◆ Assigned task:
Print the data once more, exactly as supplied.

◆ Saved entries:
= = = = = = =
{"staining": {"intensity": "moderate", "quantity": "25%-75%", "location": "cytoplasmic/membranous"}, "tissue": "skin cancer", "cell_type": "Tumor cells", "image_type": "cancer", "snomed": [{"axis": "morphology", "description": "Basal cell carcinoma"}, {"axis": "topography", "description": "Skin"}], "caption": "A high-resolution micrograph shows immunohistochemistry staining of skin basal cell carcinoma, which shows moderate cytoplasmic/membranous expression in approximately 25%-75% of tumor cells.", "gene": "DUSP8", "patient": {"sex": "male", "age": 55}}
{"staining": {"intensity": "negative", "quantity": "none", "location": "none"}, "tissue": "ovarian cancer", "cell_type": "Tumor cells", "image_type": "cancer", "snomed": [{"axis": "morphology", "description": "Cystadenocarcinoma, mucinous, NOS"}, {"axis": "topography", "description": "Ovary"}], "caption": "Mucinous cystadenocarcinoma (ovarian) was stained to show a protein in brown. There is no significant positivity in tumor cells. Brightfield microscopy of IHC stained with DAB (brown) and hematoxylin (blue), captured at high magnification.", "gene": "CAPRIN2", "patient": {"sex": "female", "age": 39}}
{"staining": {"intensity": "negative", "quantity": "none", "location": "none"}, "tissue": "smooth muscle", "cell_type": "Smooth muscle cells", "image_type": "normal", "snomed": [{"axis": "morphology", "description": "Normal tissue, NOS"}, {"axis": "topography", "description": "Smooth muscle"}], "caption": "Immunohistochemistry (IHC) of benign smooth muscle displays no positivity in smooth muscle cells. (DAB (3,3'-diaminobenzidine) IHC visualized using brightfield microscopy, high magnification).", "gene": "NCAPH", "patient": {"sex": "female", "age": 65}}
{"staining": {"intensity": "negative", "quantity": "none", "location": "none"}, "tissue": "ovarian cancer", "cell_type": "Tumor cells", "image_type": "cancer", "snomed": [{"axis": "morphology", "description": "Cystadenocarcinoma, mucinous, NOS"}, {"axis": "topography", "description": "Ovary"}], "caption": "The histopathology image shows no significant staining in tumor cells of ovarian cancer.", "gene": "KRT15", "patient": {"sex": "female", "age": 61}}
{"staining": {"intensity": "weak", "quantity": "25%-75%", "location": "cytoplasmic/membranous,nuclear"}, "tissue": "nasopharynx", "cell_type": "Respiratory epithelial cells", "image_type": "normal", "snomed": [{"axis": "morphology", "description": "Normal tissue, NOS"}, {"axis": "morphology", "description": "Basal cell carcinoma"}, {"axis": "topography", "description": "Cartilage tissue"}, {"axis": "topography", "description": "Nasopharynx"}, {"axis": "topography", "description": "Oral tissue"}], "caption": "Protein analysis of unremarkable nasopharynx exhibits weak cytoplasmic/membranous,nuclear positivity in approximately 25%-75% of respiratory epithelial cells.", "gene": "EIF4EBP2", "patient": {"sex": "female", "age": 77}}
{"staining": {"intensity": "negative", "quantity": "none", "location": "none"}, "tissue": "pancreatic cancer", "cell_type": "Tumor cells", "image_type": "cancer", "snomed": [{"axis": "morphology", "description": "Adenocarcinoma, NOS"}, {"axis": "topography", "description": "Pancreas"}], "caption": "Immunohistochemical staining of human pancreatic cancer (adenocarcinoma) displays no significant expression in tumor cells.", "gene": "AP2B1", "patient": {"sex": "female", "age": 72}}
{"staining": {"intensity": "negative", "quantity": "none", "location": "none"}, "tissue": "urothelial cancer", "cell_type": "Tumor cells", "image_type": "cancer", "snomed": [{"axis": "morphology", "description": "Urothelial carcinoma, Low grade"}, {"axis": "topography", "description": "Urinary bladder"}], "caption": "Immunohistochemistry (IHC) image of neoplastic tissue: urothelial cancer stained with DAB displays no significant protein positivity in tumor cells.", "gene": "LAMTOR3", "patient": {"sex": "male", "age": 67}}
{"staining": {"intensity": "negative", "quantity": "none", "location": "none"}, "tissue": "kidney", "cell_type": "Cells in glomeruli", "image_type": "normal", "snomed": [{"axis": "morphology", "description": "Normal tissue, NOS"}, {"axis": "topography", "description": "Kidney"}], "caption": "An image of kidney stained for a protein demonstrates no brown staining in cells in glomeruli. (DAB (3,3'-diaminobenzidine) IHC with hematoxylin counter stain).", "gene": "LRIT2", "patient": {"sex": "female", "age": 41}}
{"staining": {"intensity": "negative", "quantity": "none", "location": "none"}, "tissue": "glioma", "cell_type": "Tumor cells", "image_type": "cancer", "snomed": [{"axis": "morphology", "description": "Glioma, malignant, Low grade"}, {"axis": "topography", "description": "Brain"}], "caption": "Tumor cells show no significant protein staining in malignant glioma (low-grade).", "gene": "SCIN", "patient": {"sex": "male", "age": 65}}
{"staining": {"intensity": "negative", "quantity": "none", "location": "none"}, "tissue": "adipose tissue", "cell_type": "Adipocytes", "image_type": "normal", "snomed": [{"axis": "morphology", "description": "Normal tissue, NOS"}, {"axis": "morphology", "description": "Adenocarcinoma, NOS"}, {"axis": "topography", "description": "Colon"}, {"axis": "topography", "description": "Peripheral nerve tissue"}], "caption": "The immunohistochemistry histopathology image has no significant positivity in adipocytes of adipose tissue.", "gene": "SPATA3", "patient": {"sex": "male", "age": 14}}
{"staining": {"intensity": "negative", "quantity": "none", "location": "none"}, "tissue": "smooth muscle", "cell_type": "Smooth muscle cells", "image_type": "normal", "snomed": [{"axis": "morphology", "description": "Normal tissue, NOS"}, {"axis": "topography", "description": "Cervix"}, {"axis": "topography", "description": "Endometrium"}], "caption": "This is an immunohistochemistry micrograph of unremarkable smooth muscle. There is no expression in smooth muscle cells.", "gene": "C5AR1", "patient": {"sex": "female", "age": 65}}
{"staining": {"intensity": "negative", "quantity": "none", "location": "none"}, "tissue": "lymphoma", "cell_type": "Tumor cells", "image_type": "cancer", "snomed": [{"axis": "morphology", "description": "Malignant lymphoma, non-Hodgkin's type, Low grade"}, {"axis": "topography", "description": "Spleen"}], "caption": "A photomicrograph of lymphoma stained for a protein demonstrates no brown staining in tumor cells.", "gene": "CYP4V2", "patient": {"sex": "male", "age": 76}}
= = = = = = =
◆ Result:
{"staining": {"intensity": "moderate", "quantity": "25%-75%", "location": "cytoplasmic/membranous"}, "tissue": "skin cancer", "cell_type": "Tumor cells", "image_type": "cancer", "snomed": [{"axis": "morphology", "description": "Basal cell carcinoma"}, {"axis": "topography", "description": "Skin"}], "caption": "A high-resolution micrograph shows immunohistochemistry staining of skin basal cell carcinoma, which shows moderate cytoplasmic/membranous expression in approximately 25%-75% of tumor cells.", "gene": "DUSP8", "patient": {"sex": "male", "age": 55}}
{"staining": {"intensity": "negative", "quantity": "none", "location": "none"}, "tissue": "ovarian cancer", "cell_type": "Tumor cells", "image_type": "cancer", "snomed": [{"axis": "morphology", "description": "Cystadenocarcinoma, mucinous, NOS"}, {"axis": "topography", "description": "Ovary"}], "caption": "Mucinous cystadenocarcinoma (ovarian) was stained to show a protein in brown. There is no significant positivity in tumor cells. Brightfield microscopy of IHC stained with DAB (brown) and hematoxylin (blue), captured at high magnification.", "gene": "CAPRIN2", "patient": {"sex": "female", "age": 39}}
{"staining": {"intensity": "negative", "quantity": "none", "location": "none"}, "tissue": "smooth muscle", "cell_type": "Smooth muscle cells", "image_type": "normal", "snomed": [{"axis": "morphology", "description": "Normal tissue, NOS"}, {"axis": "topography", "description": "Smooth muscle"}], "caption": "Immunohistochemistry (IHC) of benign smooth muscle displays no positivity in smooth muscle cells. (DAB (3,3'-diaminobenzidine) IHC visualized using brightfield microscopy, high magnification).", "gene": "NCAPH", "patient": {"sex": "female", "age": 65}}
{"staining": {"intensity": "negative", "quantity": "none", "location": "none"}, "tissue": "ovarian cancer", "cell_type": "Tumor cells", "image_type": "cancer", "snomed": [{"axis": "morphology", "description": "Cystadenocarcinoma, mucinous, NOS"}, {"axis": "topography", "description": "Ovary"}], "caption": "The histopathology image shows no significant staining in tumor cells of ovarian cancer.", "gene": "KRT15", "patient": {"sex": "female", "age": 61}}
{"staining": {"intensity": "weak", "quantity": "25%-75%", "location": "cytoplasmic/membranous,nuclear"}, "tissue": "nasopharynx", "cell_type": "Respiratory epithelial cells", "image_type": "normal", "snomed": [{"axis": "morphology", "description": "Normal tissue, NOS"}, {"axis": "morphology", "description": "Basal cell carcinoma"}, {"axis": "topography", "description": "Cartilage tissue"}, {"axis": "topography", "description": "Nasopharynx"}, {"axis": "topography", "description": "Oral tissue"}], "caption": "Protein analysis of unremarkable nasopharynx exhibits weak cytoplasmic/membranous,nuclear positivity in approximately 25%-75% of respiratory epithelial cells.", "gene": "EIF4EBP2", "patient": {"sex": "female", "age": 77}}
{"staining": {"intensity": "negative", "quantity": "none", "location": "none"}, "tissue": "pancreatic cancer", "cell_type": "Tumor cells", "image_type": "cancer", "snomed": [{"axis": "morphology", "description": "Adenocarcinoma, NOS"}, {"axis": "topography", "description": "Pancreas"}], "caption": "Immunohistochemical staining of human pancreatic cancer (adenocarcinoma) displays no significant expression in tumor cells.", "gene": "AP2B1", "patient": {"sex": "female", "age": 72}}
{"staining": {"intensity": "negative", "quantity": "none", "location": "none"}, "tissue": "urothelial cancer", "cell_type": "Tumor cells", "image_type": "cancer", "snomed": [{"axis": "morphology", "description": "Urothelial carcinoma, Low grade"}, {"axis": "topography", "description": "Urinary bladder"}], "caption": "Immunohistochemistry (IHC) image of neoplastic tissue: urothelial cancer stained with DAB displays no significant protein positivity in tumor cells.", "gene": "LAMTOR3", "patient": {"sex": "male", "age": 67}}
{"staining": {"intensity": "negative", "quantity": "none", "location": "none"}, "tissue": "kidney", "cell_type": "Cells in glomeruli", "image_type": "normal", "snomed": [{"axis": "morphology", "description": "Normal tissue, NOS"}, {"axis": "topography", "description": "Kidney"}], "caption": "An image of kidney stained for a protein demonstrates no brown staining in cells in glomeruli. (DAB (3,3'-diaminobenzidine) IHC with hematoxylin counter stain).", "gene": "LRIT2", "patient": {"sex": "female", "age": 41}}
{"staining": {"intensity": "negative", "quantity": "none", "location": "none"}, "tissue": "glioma", "cell_type": "Tumor cells", "image_type": "cancer", "snomed": [{"axis": "morphology", "description": "Glioma, malignant, Low grade"}, {"axis": "topography", "description": "Brain"}], "caption": "Tumor cells show no significant protein staining in malignant glioma (low-grade).", "gene": "SCIN", "patient": {"sex": "male", "age": 65}}
{"staining": {"intensity": "negative", "quantity": "none", "location": "none"}, "tissue": "adipose tissue", "cell_type": "Adipocytes", "image_type": "normal", "snomed": [{"axis": "morphology", "description": "Normal tissue, NOS"}, {"axis": "morphology", "description": "Adenocarcinoma, NOS"}, {"axis": "topography", "description": "Colon"}, {"axis": "topography", "description": "Peripheral nerve tissue"}], "caption": "The immunohistochemistry histopathology image has no significant positivity in adipocytes of adipose tissue.", "gene": "SPATA3", "patient": {"sex": "male", "age": 14}}
{"staining": {"intensity": "negative", "quantity": "none", "location": "none"}, "tissue": "smooth muscle", "cell_type": "Smooth muscle cells", "image_type": "normal", "snomed": [{"axis": "morphology", "description": "Normal tissue, NOS"}, {"axis": "topography", "description": "Cervix"}, {"axis": "topography", "description": "Endometrium"}], "caption": "This is an immunohistochemistry micrograph of unremarkable smooth muscle. There is no expression in smooth muscle cells.", "gene": "C5AR1", "patient": {"sex": "female", "age": 65}}
{"staining": {"intensity": "negative", "quantity": "none", "location": "none"}, "tissue": "lymphoma", "cell_type": "Tumor cells", "image_type": "cancer", "snomed": [{"axis": "morphology", "description": "Malignant lymphoma, non-Hodgkin's type, Low grade"}, {"axis": "topography", "description": "Spleen"}], "caption": "A photomicrograph of lymphoma stained for a protein demonstrates no brown staining in tumor cells.", "gene": "CYP4V2", "patient": {"sex": "male", "age": 76}}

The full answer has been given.